Besides, she was a doctor. That would probably get her a get-out-of-jail-free card when she got to heaven, right?

She pushed up from the couch, ready to run off whoever was there. She was tired and cranky and wishing she hadn’t made an appointment to meet Travis tonight. Plus, she was having second thoughts about this whole fake-wedding idea. What other excuse could she dream up for inviting Travis over before he got here?

Chimes rang from somewhere down the hall. Flinging open the door, she drew in a breath and got her prepared speech ready to run off the religious zealots. Her breath left in a gasp when she stared at Travis’s tanned, chiseled face.

He held a straw cowboy hat in front of his body like a gladiator’s shield. A blue polo shirt stretched across wide shoulders, the color drawing attention to his incredible azure eyes. The stiff crease in his jean legs was laid flat by his thick muscular thighs. Brown cowboy boots—cleaned and polished to a high shine—peeked out from the hem of his jeans.

She let her gaze make the pass up and down his body once more.
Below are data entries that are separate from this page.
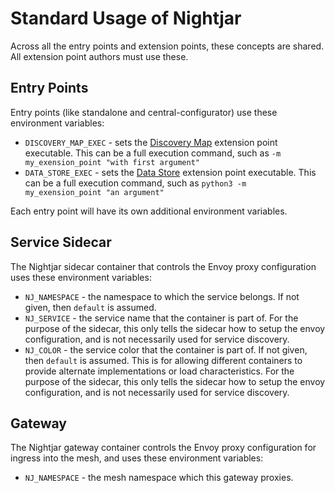 # Standard Usage of Nightjar

Across all the entry points and extension points, these concepts are shared.  All extension point authors must use these.


## Entry Points

Entry points (like standalone and central-configurator) use these environment variables:

* `DISCOVERY_MAP_EXEC` - sets the [Discovery Map](extension-points.md#discovery-maps) extension point executable.  This can be a full execution command, such as `-m my_exension_point "with first argument"`
* `DATA_STORE_EXEC` - sets the [Data Store](extension-points.md#data-store) extension point executable.  This can be a full execution command, such as `python3 -m my_exension_point "an argument"`

Each entry point will have its own additional environment variables.


## Service Sidecar

The Nightjar sidecar container that controls the Envoy proxy configuration uses these environment variables:

* `NJ_NAMESPACE` - the namespace to which the service belongs.  If not given, then `default` is assumed.
* `NJ_SERVICE` - the service name that the container is part of.  For the purpose of the sidecar, this only tells the sidecar how to setup the envoy configuration, and is not necessarily used for service discovery.
* `NJ_COLOR` - the service color that the container is part of.  If not given, then `default` is assumed.  This is for allowing different containers to provide alternate implementations or load characteristics.  For the purpose of the sidecar, this only tells the sidecar how to setup the envoy configuration, and is not necessarily used for service discovery.


## Gateway

The Nightjar gateway container controls the Envoy proxy configuration for ingress into the mesh, and uses these environment variables:

* `NJ_NAMESPACE` - the mesh namespace which this gateway proxies.
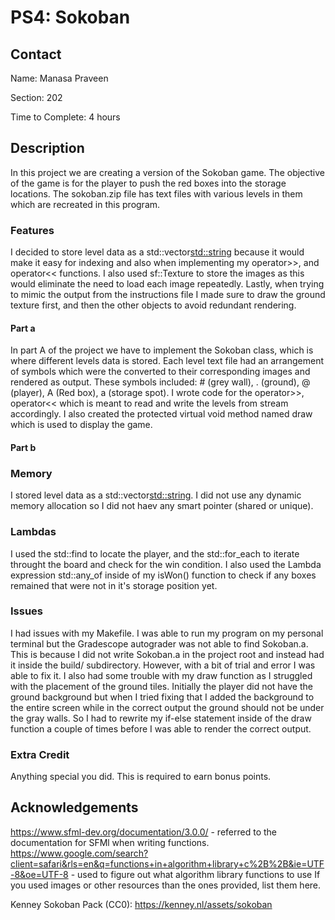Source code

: # PS4: Sokoban

## Contact
Name: Manasa Praveen

Section: 202

Time to Complete: 4 hours


## Description
In this project we are creating a version of the Sokoban game. The objective of the game is for the player to push the red boxes into the storage locations. The sokoban.zip file has text files with various levels in them which are recreated in this program. 

### Features
I decided to store level data as a std::vector<std::string> because it would make it easy for indexing and also when implementing my operator>>, and operator<< functions. I also used sf::Texture to store the images as this would eliminate the need to load each image repeatedly. Lastly, when trying to mimic the output from the instructions file I made sure to draw the ground texture first, and then the other objects to avoid redundant rendering. 

#### Part a
In part A of the project we have to implement the Sokoban class, which is where different levels data is stored. Each level text file had an arrangement of symbols which were the converted to their corresponding images and rendered as output. These symbols included: # (grey wall), . (ground), @ (player), A (Red box), a (storage spot).
I wrote code for the operator>>, operator<< which is meant to read and write the levels from stream accordingly. 
I also created the protected virtual void method named draw which is used to display the game.

#### Part b

### Memory
I stored level data as a std::vector<std::string>. I did not use any dynamic memory allocation so I did not haev any smart pointer (shared or unique).

### Lambdas
I used the std::find to locate the player, and the std::for_each to iterate throught the board and check for the win condition. I also used the Lambda expression std::any_of inside of my isWon() function to check if any boxes remained that were not in it's storage position yet. 

### Issues
I had issues with my Makefile. I was able to run my program on my personal terminal but the Gradescope autograder was not able to find Sokoban.a. This is because I did not write Sokoban.a in the project root and instead had it inside the build/ subdirectory. However, with a bit of trial and error I was able to fix it. 
I also had some trouble with my draw function as I struggled with the placement of the ground tiles. Initially the player did not have the ground background but when I tried fixing that I added the background to the entire screen while in the correct output the ground should not be under the gray walls. So I had to rewrite my if-else statement inside of the draw function a couple of times before I was able to render the correct output.

### Extra Credit
Anything special you did.  This is required to earn bonus points.


## Acknowledgements
https://www.sfml-dev.org/documentation/3.0.0/ - referred to the documentation for SFMl when writing functions.
https://www.google.com/search?client=safari&rls=en&q=functions+in+algorithm+library+c%2B%2B&ie=UTF-8&oe=UTF-8 - used to figure out what algorithm library functions to use
If you used images or other resources than the ones provided, list them here.

Kenney Sokoban Pack (CC0): https://kenney.nl/assets/sokoban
Holy moly. He did pack a punch to a gal’s midsection.

He gave her a dangerously sexy smile. “Hey, Caroline.”

Her stomach gave a nauseating quiver as it did a back flip. She gulped back in the breath she’d lost and tried to steady her now quivering knees.
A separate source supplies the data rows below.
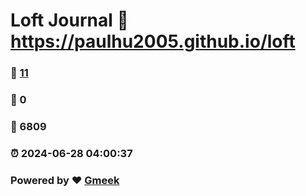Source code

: # Loft Journal :link: https://paulhu2005.github.io/loft 
### :page_facing_up: [11](https://paulhu2005.github.io/loft/tag.html) 
### :speech_balloon: 0 
### :hibiscus: 6809 
### :alarm_clock: 2024-06-28 04:00:37 
### Powered by :heart: [Gmeek](https://github.com/Meekdai/Gmeek)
“Travis?” She looked at her watch. Where had she lost an hour? “I’m sorry. I guess I lost track of the time.”

She struggled to keep her fingers from running through her hair in an effort to arrange it into some type of coiffure. Then she remembered she’d washed off her makeup when she’d showered, meaning to reapply a light coat before he arrived. That meant she was getting ready to request the biggest favor of her life while sporting ratty hair, no makeup, old clothes and barefoot.
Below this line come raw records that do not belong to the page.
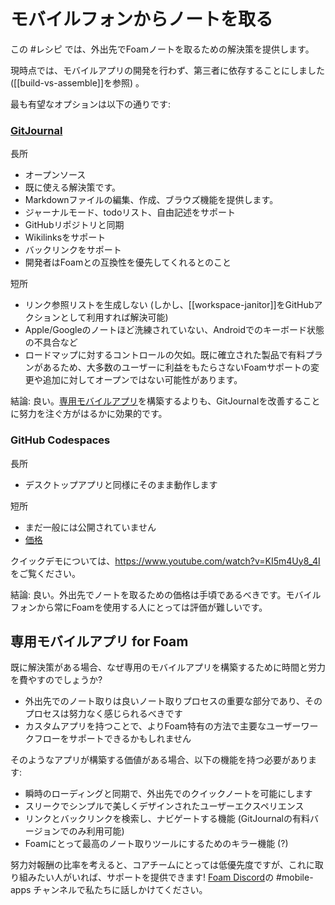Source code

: # モバイルフォンからノートを取る

この #レシピ では、外出先でFoamノートを取るための解決策を提供します。

現時点では、モバイルアプリの開発を行わず、第三者に依存することにしました ([[build-vs-assemble]]を参照) 。

最も有望なオプションは以下の通りです:

### [GitJournal](https://gitjournal.io/)

長所

- オープンソース
- 既に使える解決策です。
- Markdownファイルの編集、作成、ブラウズ機能を提供します。
- ジャーナルモード、todoリスト、自由記述をサポート
- GitHubリポジトリと同期
- Wikilinksをサポート
- バックリンクをサポート
- 開発者はFoamとの互換性を優先してくれるとのこと

短所

- リンク参照リストを生成しない (しかし、[[workspace-janitor]]をGitHubアクションとして利用すれば解決可能)
- Apple/Googleのノートほど洗練されていない、Androidでのキーボード状態の不具合など
- ロードマップに対するコントロールの欠如。既に確立された製品で有料プランがあるため、大多数のユーザーに利益をもたらさないFoamサポートの変更や追加に対してオープンではない可能性があります。

結論: 良い。[専用モバイルアプリ](#専用モバイルアプリ-for-foam)を構築するよりも、GitJournalを改善することに努力を注ぐ方がはるかに効果的です。

### GitHub Codespaces

長所

- デスクトップアプリと同様にそのまま動作します

短所

- まだ一般には公開されていません
- [価格](https://docs.github.com/ja/free-pro-team@latest/github/developing-online-with-codespaces/about-billing-for-codespaces)

クイックデモについては、<https://www.youtube.com/watch?v=KI5m4Uy8_4I>をご覧ください。

結論: 良い。外出先でノートを取るための価格は手頃であるべきです。モバイルフォンから常にFoamを使用する人にとっては評価が難しいです。

## 専用モバイルアプリ for Foam

既に解決策がある場合、なぜ専用のモバイルアプリを構築するために時間と労力を費やすのでしょうか?

- 外出先でのノート取りは良いノート取りプロセスの重要な部分であり、そのプロセスは努力なく感じられるべきです
- カスタムアプリを持つことで、よりFoam特有の方法で主要なユーザーワークフローをサポートできるかもしれません

そのようなアプリが構築する価値がある場合、以下の機能を持つ必要があります:

- 瞬時のローディングと同期で、外出先でのクイックノートを可能にします
- スリークでシンプルで美しくデザインされたユーザーエクスペリエンス
- リンクとバックリンクを検索し、ナビゲートする機能 (GitJournalの有料バージョンでのみ利用可能)
- Foamにとって最高のノート取りツールにするためのキラー機能 (?)

努力対報酬の比率を考えると、コアチームにとっては低優先度ですが、これに取り組みたい人がいれば、サポートを提供できます! [Foam Discord](https://foambubble.github.io/join-discord/w)の #mobile-apps チャンネルで私たちに話しかけてください。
She was pretty sure that if she dropped dead right now, God would feel so sorry for her that she’d sweep right through those pearly gates.

“Can I come in?” Travis asked, the corner of his mouth continuing to twitch in a smile, as though he knew something she didn’t.

She knew he’d spoken. She’d seen his lips move, but apparently mortification made a person become immediately deaf.

“Caroline? You asked me to come over about seven. It’s…” he checked his wristwatch, “…almost seven. Sorry. I’m a little early. Are you going to let me in? Unless you want to have a conversation with me on your porch and you standing in the door.”

“What? Sure. Sorry.” This time, she couldn’t stop her hand from trying to fluff her flat hair. “I wasn’t expecting you for another half-hour.”

He chuckled. The deep-throated sound rattled out of him and into her, igniting a warm glow that started in her middle and radiated out like concentric circles from a rock dropped into water. Her blood began to boil from all the heat emanating from the sexiest cowboy in a tri-county area. Caroline felt beads of sweat pop out on her upper lip as a flash fire burned from head to toe.